§ **Task**
Line by line, please look for the word "coordinate" in the following records, then copy each line you find it in.

§ **Material shown**
::::::

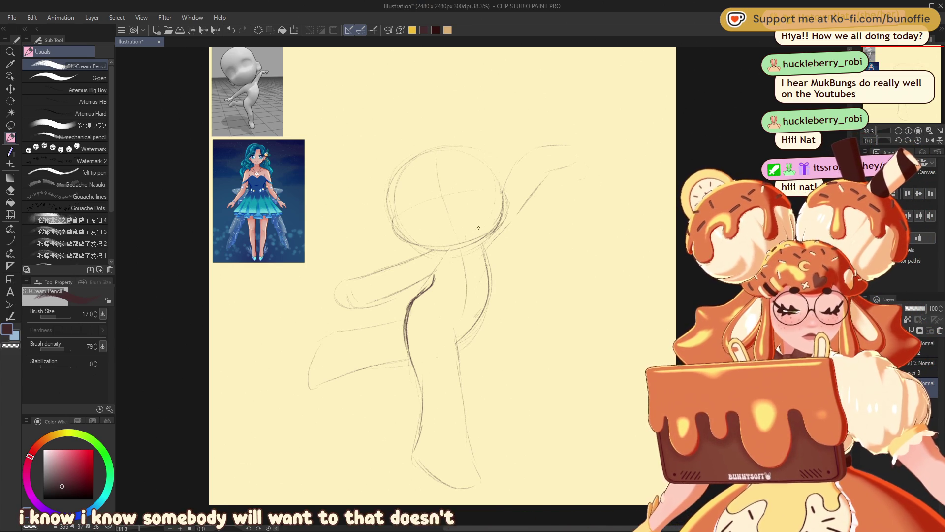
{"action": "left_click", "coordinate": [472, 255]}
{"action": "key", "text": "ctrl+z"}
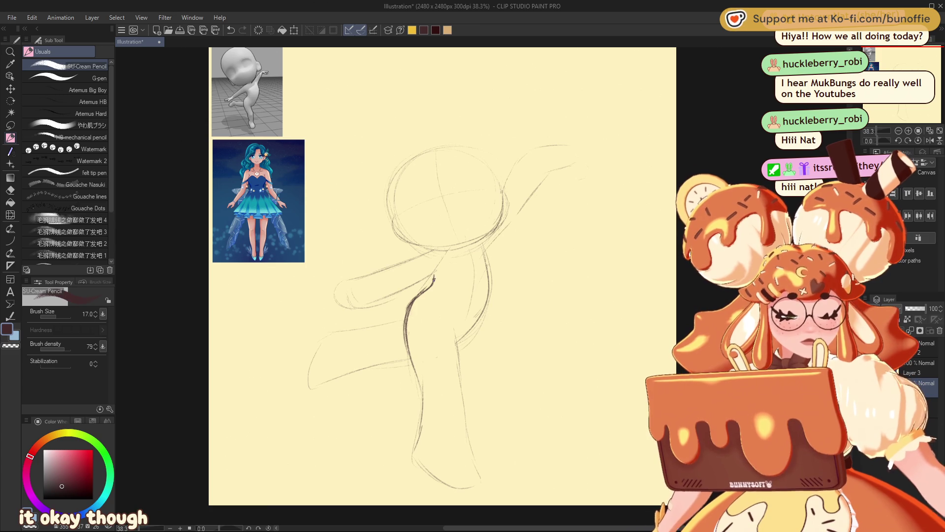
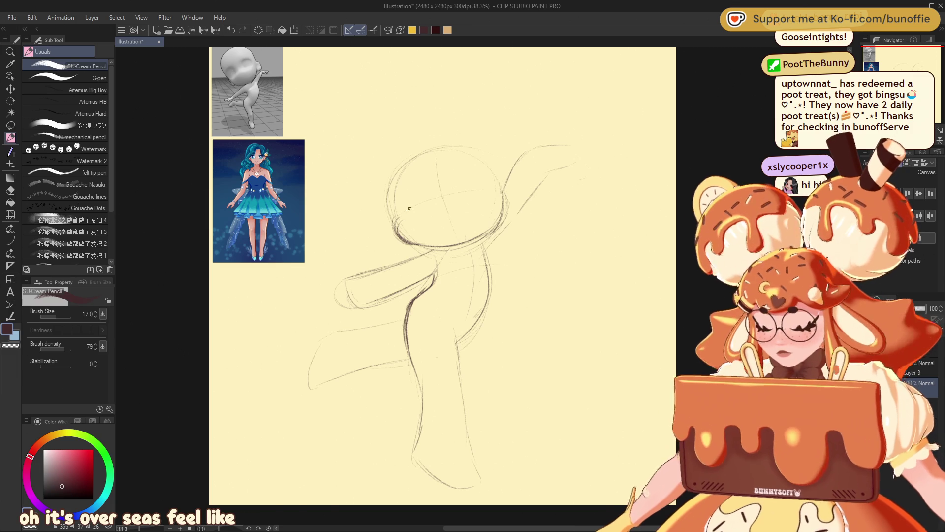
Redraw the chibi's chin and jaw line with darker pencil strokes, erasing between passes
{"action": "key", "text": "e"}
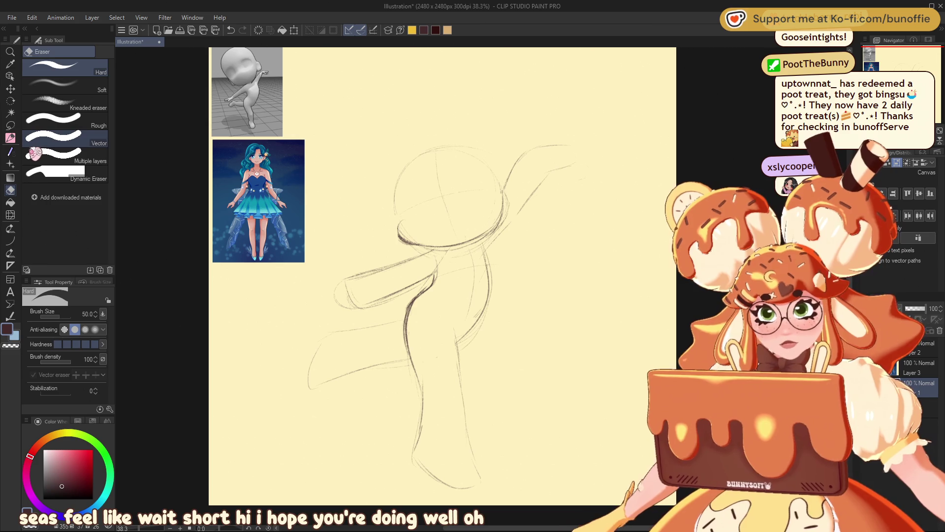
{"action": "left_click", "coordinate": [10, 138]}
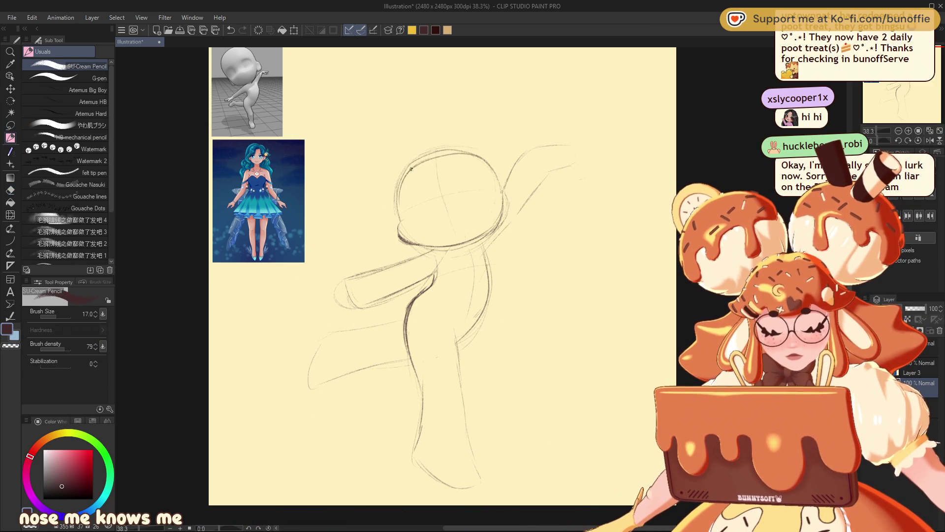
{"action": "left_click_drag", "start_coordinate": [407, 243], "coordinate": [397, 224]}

::::::

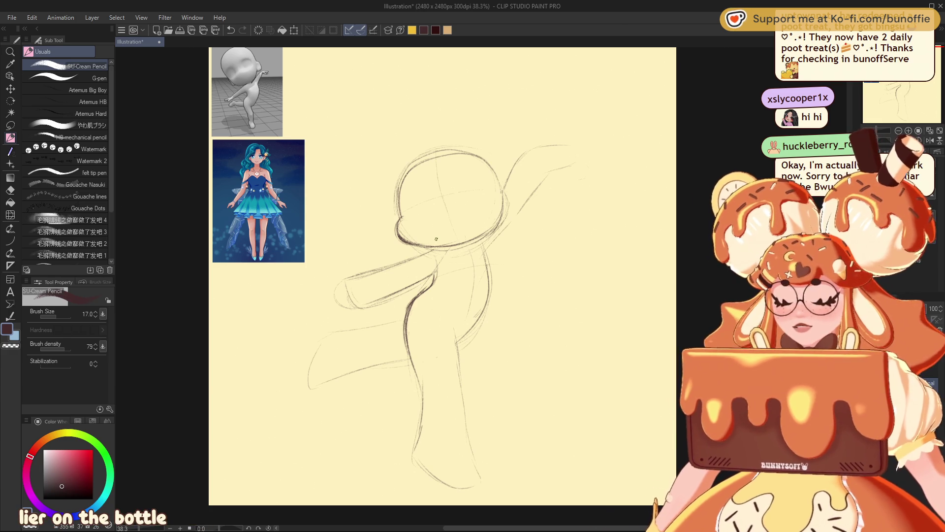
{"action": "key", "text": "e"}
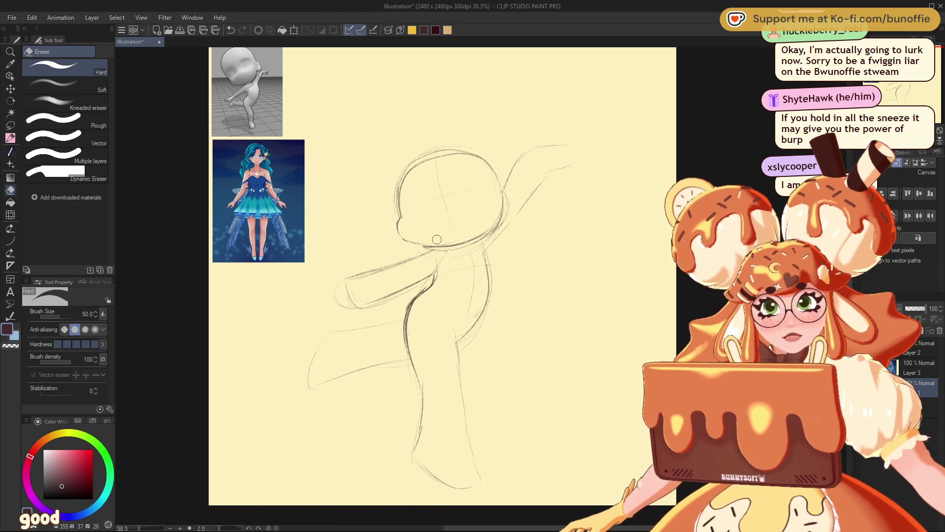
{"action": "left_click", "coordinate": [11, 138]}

::::::

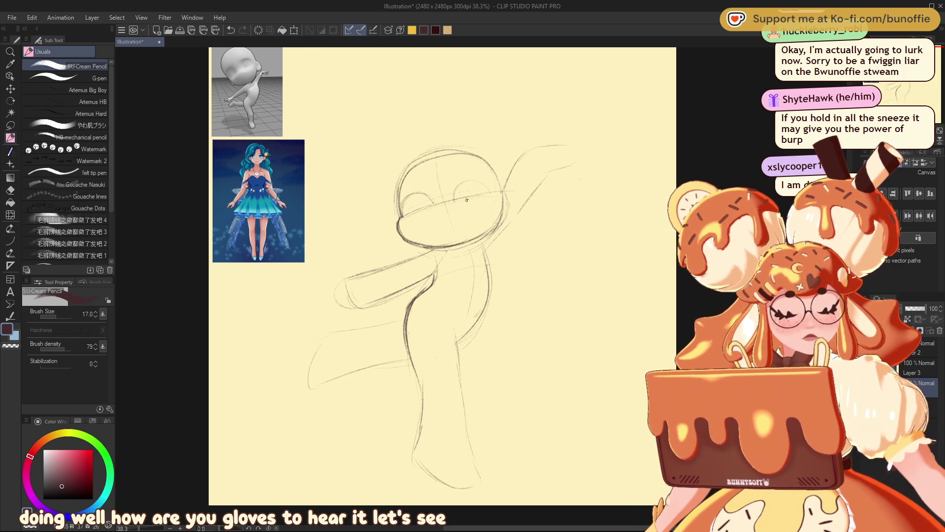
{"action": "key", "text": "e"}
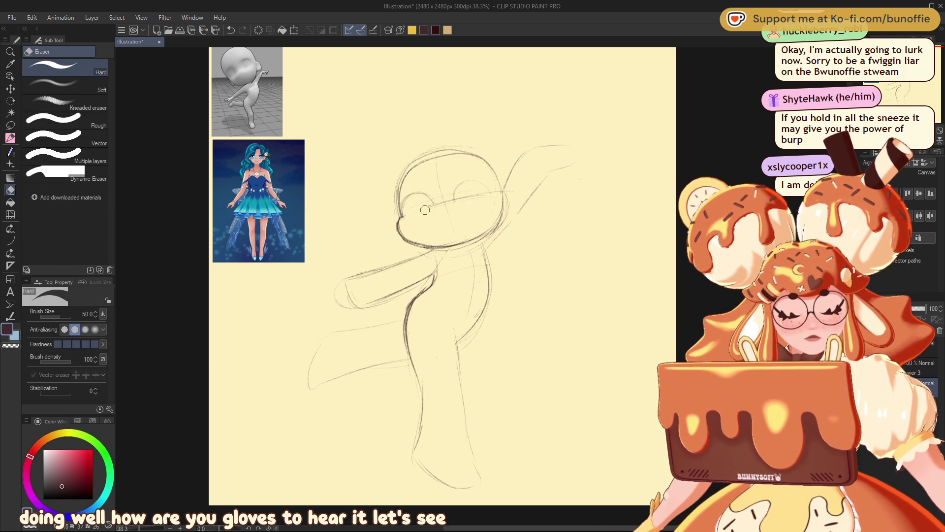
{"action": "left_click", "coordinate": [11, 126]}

::::::

§ **Exercise response**
{"action": "left_click", "coordinate": [472, 255]}
{"action": "left_click", "coordinate": [10, 138]}
{"action": "left_click_drag", "start_coordinate": [407, 243], "coordinate": [397, 224]}
{"action": "left_click", "coordinate": [11, 138]}
{"action": "left_click", "coordinate": [11, 126]}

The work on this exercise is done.